Piano Magic sur 4AD ? C’est tellement évident qu’on n’aurait jamais osé l’imaginer. Depuis le temps qu’on lui parle de This Mortal Coil et qu’il répond qu’il se sent plus heureux à égrener son art protéiforme sur d’obscurs petits labels vinyles ou chez sa copine Vinita Joshi (autrefois Wulrlitzer Jukebox et I Records, aujourd’hui Rocketgirl), Glen Johnson réalise son rêve de gamin. Il pouvait bien faire son malin.
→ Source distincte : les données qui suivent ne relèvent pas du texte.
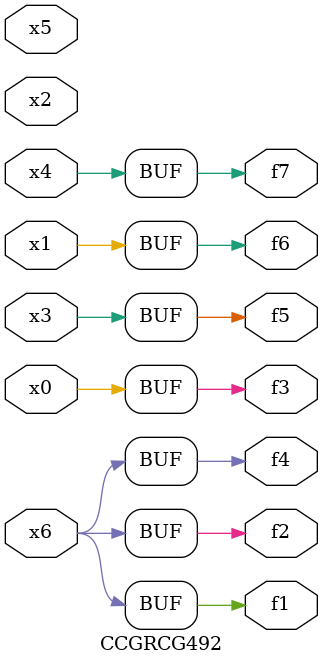
<source format=v>
module CCGRCG492(
	input x0, x1, x2, x3, x4, x5, x6,
	output f1, f2, f3, f4, f5, f6, f7
);
	assign f1 = x6;
	assign f2 = x6;
	assign f3 = x0;
	assign f4 = x6;
	assign f5 = x3;
	assign f6 = x1;
	assign f7 = x4;
endmodule

</source>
Il préfère pourtant continuer (presque) comme si de rien n’était son petit bonhomme de chemin, et publie juste la suite du précédent Artists’ rifles, comme à chaque fois une réaction au prédécesseur. Moins gothique, plus maîtrisé qu’Artists’ rifles, ce Writers without homes triste et réservé confirme aussi la trajectoire de moins en moins excentrique du song-writing de Johnson. Hier encore faite de singulières constructions électroniques, de mots susurrés, de mises en sons impressionnistes (Popular mechanics), la musique de Piano Magic s’était peu à peu laissée dompter part les structures équarrisseuses de la chanson (voir le chef-d’oeuvre de transition Low birth weight, ou les miniatures électroniques tutoyaient les entrelacs de guitare dans une rare communion poétique et littéraire), puis par les sirènes quasiment gothiques de la new wave et des coups de fouets noisy (le casse-cou Artists’ rifles, donc). Il y avait également les innombrables singles, mini-laboratoires insaisissables où Piano Magic s’essayait à tout, de la pop à l’ambiant en passant par la krautrock et la noise (écouter l’indispensable compilation Seasonally affective).
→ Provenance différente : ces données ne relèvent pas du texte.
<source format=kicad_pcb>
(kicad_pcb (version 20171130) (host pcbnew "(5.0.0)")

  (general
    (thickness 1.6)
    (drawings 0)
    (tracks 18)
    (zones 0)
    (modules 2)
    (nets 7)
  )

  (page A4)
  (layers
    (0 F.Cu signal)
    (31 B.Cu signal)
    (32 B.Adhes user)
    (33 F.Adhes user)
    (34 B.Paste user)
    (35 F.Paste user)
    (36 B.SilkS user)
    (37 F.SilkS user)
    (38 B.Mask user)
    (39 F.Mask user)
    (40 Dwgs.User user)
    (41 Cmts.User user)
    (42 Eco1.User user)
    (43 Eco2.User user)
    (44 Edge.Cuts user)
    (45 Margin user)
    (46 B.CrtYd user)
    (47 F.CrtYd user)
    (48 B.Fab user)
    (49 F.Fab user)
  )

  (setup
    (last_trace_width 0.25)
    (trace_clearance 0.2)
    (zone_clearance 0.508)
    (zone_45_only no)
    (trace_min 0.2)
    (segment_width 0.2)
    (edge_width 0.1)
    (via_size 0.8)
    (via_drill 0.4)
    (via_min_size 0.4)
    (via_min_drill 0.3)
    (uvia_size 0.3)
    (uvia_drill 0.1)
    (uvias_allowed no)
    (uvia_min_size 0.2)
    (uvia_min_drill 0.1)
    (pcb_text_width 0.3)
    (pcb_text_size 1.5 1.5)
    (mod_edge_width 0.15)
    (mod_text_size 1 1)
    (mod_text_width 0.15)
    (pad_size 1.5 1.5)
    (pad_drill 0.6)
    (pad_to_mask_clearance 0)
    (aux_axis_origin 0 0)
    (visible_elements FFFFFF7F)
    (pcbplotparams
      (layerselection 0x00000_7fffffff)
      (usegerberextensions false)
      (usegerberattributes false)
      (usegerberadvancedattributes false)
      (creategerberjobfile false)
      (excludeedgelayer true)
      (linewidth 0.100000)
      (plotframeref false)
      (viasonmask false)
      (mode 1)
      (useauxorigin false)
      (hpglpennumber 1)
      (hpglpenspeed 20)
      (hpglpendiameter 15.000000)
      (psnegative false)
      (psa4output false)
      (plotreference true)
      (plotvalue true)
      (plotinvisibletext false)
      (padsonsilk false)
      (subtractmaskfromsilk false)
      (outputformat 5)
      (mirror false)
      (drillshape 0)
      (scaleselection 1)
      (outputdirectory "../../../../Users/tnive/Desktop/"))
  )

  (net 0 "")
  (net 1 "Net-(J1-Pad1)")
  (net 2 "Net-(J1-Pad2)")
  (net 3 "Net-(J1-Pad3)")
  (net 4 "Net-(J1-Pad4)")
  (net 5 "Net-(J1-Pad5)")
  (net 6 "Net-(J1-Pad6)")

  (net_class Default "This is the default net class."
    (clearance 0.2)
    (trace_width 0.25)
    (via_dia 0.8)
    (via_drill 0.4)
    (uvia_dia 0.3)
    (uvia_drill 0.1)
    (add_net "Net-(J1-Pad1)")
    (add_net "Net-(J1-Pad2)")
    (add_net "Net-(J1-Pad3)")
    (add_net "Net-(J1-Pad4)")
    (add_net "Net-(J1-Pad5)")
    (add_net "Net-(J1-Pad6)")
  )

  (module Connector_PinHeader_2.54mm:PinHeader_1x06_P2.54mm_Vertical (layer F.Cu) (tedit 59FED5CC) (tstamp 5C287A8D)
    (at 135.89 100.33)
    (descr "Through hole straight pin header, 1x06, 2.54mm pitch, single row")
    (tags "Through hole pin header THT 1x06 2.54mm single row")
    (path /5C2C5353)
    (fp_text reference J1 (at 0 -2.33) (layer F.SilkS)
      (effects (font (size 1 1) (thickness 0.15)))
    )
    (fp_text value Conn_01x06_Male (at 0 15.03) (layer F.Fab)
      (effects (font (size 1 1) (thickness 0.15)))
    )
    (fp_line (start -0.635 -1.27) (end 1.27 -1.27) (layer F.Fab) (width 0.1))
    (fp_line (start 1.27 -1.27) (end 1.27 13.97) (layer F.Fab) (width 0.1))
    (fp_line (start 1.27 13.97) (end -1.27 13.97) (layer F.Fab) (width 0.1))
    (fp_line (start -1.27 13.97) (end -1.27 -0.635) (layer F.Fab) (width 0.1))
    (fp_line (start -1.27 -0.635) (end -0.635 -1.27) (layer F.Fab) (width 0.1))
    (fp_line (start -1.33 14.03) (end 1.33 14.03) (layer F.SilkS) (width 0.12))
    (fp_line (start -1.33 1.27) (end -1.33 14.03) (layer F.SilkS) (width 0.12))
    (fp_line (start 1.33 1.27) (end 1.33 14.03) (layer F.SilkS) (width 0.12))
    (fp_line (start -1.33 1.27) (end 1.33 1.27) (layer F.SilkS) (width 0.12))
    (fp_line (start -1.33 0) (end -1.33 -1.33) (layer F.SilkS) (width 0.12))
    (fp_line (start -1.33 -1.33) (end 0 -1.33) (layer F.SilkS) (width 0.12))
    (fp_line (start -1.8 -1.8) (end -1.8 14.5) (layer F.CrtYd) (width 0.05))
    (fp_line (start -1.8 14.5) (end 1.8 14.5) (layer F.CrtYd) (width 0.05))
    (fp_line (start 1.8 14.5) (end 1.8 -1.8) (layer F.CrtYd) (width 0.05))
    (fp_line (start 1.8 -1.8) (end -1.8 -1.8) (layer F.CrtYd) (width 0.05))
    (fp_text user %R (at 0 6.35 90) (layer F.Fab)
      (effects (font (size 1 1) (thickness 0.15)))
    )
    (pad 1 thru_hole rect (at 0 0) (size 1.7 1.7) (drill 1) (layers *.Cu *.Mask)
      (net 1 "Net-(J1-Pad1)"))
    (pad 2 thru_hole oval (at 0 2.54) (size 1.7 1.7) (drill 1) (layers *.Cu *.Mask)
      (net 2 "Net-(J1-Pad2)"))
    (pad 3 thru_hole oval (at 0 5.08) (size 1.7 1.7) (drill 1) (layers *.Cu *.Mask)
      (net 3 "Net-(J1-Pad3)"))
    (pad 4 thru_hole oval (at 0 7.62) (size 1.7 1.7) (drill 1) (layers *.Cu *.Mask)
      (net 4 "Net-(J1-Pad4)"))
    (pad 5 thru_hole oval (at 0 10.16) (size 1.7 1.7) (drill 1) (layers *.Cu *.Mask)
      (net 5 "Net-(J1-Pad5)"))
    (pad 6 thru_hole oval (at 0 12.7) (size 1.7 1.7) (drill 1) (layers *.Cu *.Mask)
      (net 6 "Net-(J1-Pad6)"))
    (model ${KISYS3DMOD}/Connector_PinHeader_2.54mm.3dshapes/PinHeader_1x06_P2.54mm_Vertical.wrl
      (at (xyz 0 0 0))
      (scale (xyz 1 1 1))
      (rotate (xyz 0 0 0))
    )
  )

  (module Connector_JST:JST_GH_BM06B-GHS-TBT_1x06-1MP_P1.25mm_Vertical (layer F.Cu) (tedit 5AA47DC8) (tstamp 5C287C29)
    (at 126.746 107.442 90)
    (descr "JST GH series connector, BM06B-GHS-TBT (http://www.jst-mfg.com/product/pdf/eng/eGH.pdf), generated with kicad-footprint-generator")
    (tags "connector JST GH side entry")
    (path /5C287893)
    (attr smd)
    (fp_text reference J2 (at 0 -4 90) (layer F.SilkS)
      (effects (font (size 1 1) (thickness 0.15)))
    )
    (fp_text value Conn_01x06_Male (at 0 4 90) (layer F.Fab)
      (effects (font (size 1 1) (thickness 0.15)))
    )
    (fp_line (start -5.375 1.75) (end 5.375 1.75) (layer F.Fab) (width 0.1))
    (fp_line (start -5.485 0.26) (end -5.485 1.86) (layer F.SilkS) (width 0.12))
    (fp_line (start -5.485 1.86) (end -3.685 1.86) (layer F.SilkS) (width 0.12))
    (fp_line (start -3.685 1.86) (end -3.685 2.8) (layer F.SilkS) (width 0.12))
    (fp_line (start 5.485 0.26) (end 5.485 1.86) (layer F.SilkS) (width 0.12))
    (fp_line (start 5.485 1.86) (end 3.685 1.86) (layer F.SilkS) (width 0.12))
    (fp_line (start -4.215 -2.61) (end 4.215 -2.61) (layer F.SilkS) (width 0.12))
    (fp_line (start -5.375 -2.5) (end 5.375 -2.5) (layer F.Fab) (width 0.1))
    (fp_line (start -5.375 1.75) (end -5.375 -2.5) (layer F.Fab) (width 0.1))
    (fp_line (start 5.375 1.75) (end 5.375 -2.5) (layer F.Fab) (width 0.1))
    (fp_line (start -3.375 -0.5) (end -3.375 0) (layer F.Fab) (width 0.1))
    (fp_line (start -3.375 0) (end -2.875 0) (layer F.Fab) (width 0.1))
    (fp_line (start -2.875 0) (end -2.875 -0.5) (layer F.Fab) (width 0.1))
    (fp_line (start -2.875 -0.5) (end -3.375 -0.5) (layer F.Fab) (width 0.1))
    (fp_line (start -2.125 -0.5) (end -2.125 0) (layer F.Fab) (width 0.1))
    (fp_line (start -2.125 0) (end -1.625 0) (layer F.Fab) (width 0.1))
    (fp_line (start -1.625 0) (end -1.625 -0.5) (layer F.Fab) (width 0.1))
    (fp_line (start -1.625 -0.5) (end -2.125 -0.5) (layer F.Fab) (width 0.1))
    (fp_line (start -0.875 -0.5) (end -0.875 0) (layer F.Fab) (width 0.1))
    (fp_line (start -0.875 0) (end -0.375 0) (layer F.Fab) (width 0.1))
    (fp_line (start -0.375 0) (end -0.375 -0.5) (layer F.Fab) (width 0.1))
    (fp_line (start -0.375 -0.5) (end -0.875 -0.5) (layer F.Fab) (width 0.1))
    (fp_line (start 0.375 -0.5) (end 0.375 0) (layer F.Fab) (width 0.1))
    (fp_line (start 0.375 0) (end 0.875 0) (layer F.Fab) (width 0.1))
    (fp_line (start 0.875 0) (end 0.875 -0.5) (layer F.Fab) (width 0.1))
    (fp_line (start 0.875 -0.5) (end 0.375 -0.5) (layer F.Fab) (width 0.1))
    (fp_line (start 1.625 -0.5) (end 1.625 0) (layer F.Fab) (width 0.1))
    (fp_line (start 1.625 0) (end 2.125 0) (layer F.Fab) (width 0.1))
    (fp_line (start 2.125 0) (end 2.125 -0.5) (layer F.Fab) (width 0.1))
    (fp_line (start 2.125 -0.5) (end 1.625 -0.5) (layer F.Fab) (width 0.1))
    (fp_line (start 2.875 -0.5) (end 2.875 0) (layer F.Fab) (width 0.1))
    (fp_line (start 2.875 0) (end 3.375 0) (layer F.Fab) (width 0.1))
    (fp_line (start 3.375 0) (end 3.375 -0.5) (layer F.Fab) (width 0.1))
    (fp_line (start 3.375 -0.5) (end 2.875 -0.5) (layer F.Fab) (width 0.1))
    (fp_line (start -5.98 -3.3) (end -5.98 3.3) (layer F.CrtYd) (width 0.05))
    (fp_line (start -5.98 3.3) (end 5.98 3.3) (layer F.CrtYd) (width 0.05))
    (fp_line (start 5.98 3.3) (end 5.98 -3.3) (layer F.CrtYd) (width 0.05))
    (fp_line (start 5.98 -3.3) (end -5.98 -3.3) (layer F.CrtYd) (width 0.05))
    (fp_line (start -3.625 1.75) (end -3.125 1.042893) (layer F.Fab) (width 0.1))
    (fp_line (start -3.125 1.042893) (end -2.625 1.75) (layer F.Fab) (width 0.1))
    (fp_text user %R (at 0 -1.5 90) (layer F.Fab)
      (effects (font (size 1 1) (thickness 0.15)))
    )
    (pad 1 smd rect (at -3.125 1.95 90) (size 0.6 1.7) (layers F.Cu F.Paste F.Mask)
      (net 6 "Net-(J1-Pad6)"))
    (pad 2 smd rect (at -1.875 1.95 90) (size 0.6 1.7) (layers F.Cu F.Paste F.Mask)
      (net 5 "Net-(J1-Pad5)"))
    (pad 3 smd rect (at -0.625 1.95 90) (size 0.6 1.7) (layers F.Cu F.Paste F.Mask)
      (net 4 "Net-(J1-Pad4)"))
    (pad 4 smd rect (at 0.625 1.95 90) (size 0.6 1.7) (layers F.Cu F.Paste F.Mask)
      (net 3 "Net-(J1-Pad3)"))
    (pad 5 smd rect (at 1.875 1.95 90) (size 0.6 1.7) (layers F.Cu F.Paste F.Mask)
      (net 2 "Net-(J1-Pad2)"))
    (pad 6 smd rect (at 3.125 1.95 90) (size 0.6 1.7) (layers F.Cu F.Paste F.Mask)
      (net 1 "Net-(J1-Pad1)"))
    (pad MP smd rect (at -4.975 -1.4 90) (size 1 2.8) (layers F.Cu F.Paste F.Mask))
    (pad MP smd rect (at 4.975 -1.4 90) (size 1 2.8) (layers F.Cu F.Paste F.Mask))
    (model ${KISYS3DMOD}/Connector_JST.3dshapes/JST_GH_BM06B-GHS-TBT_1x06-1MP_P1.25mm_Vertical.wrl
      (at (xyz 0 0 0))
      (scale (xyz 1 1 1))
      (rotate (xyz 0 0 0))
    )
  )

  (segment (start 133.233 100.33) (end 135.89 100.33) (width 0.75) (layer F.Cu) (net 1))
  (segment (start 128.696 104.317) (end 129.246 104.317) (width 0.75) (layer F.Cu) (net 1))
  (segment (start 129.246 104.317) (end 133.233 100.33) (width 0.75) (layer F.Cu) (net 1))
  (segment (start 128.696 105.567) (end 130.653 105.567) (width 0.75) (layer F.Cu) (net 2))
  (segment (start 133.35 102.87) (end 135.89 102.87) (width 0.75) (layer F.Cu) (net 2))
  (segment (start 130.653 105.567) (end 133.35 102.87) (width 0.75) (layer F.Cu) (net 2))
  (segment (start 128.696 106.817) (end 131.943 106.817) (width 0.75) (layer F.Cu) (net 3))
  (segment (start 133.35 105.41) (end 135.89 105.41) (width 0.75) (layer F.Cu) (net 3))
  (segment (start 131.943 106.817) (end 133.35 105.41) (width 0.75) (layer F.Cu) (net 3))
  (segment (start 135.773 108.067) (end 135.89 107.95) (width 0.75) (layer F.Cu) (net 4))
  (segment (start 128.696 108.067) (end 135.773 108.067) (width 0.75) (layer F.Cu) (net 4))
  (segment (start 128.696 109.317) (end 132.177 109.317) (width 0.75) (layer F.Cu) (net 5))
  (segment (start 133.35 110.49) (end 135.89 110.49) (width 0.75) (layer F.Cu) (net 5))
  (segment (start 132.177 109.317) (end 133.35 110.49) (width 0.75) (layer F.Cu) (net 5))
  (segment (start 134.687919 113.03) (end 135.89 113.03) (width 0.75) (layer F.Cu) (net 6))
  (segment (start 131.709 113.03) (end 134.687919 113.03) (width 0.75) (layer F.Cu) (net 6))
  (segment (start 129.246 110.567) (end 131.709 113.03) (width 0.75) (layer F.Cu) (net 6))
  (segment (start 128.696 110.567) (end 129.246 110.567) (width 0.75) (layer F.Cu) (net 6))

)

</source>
Pour ce premier pas sur le mythique label britannique (après Son de Mar, une B.O. rassemblant raretés rejouées et illustration pour un film de Bigas Luna), Johnson essaye une nouvelle formule, entre vrai groupe éphémère et featurings prestigieux ou anonymes, et alterne miniatures intimistes et oniriques et rock crépusculaire au ralenti. Comme à chaque fois, malgré les évidents contrastes de forme, l’ensemble se tient presque comme un essai conceptuel. Ouverture silencieuse vite effacé par des martèlement de batterie tournoyants, glissandi incessants de guitare délavée (Music won’t save you from anything but silence), pianos-jouets pleureurs et voix défigurées de porcelaine (Postal), ballade liquide et mots déchue (The Season is long), fables diaphanes de mélodica poussiéreux et commentaires métaphysiques (Certaintly, Dutch housing), folk gris (It’s the same dream…) et final gothique de percussions tribales et d’orgue fantomatique. Les invités (Paul Anderson, chanteur de Tram, l’oubliée Vashti Bunyan, Tarwater, Simon Raymonde) passent mais ne sont que des fantômes parmi les autres, littéralement absorbés par la puissance poétique de l’univers de Johnson -exception faite de Caroline Potter, qui incarne à merveille un double plausible de l’anglais depuis le tout début. Pour peu qu’on laisse le temps à ce disque un peu chétif au premier abord de révéler ses facettes les moins brillantes et ses trésors cachés, la ballade triste et décharnée est souvent très belle, par moment même sublime. Son évident spleen un peu lettré cache une écriture sensible pleine de regards singuliers.
Alors on regrette d’avance que Johnson offre un disque aussi précieux et aussi subtil pour son arrivée chez 4AD, car la plupart n’y verront probablement que ses traits les plus grossiers. C’est bien dommage, l’univers de Piano Magic est plein de merveilles pour ceux qui prennent le temps d’y séjourner un peu. Et ce disque lui amène des nouveaux territoires d’une rare délicatesse.